══ DATA TO PROCESS ══

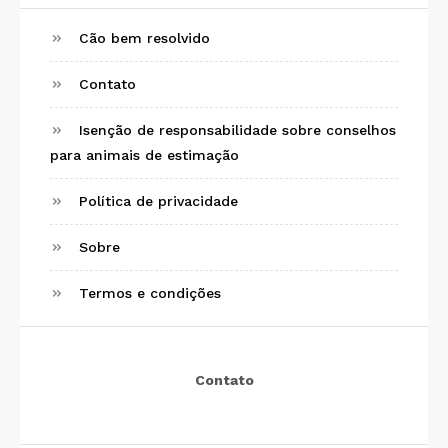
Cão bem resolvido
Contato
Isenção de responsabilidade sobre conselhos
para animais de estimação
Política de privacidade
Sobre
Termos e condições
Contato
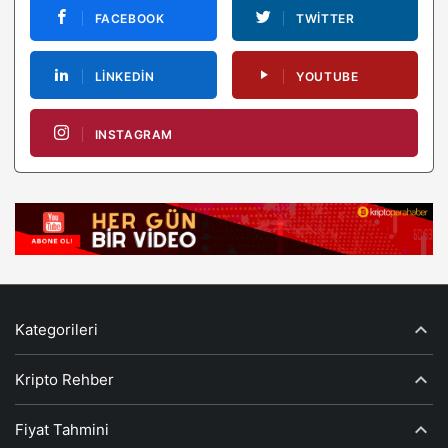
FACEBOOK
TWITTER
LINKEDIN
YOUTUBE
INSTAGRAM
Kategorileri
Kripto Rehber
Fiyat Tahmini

═══
══ DATA TO PROCESS ══

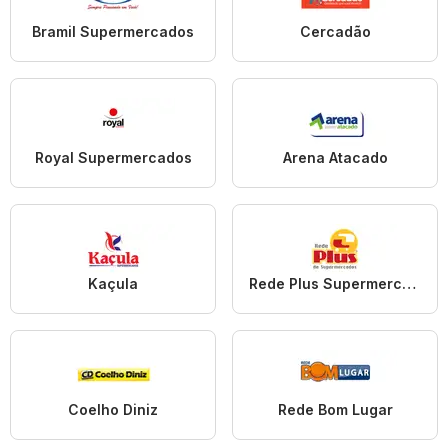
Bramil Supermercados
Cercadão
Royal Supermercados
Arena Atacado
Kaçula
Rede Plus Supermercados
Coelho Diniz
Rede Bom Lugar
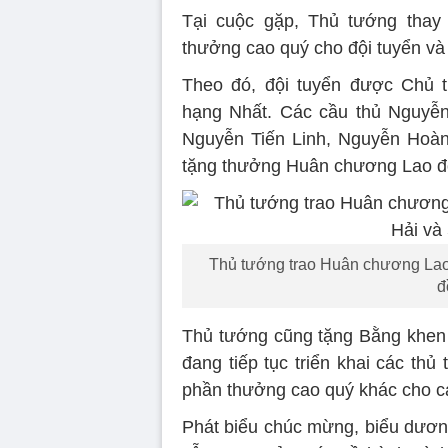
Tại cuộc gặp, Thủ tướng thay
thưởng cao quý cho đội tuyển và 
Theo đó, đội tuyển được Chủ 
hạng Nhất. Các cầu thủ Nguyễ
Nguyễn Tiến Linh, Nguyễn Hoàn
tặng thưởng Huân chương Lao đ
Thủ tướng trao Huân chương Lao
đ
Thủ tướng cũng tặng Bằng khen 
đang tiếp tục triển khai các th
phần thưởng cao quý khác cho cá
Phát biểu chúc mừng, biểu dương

═══
══ DATA TO PROCESS ══

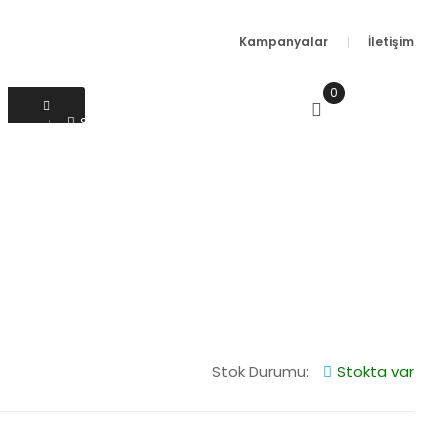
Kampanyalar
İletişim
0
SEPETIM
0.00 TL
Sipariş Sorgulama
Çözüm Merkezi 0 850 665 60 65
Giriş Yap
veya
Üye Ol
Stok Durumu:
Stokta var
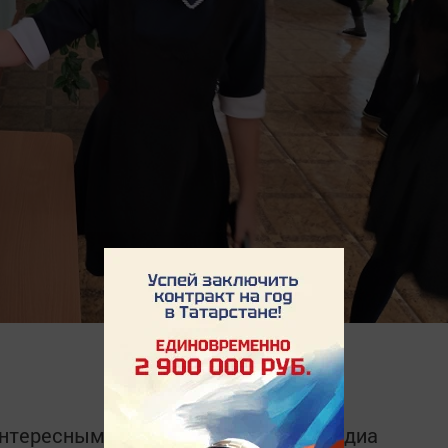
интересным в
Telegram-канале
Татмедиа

═══

» **AIM OF THE TASK**:
Go through the records above and report how many lines contain "tặng". Write the number only.

» **RESULT OF THIS EXERCISE**:
2